=== Section Start ===
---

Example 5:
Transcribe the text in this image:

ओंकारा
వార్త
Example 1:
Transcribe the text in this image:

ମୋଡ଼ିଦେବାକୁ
=== Section End ===
# Work order
Restate each record above exactly, leaving nothing out.

# Reply to the exercise
---

Example 5:
Transcribe the text in this image:

ओंकारा
వార్త
Example 1:
Transcribe the text in this image:

ମୋଡ଼ିଦେବାକୁ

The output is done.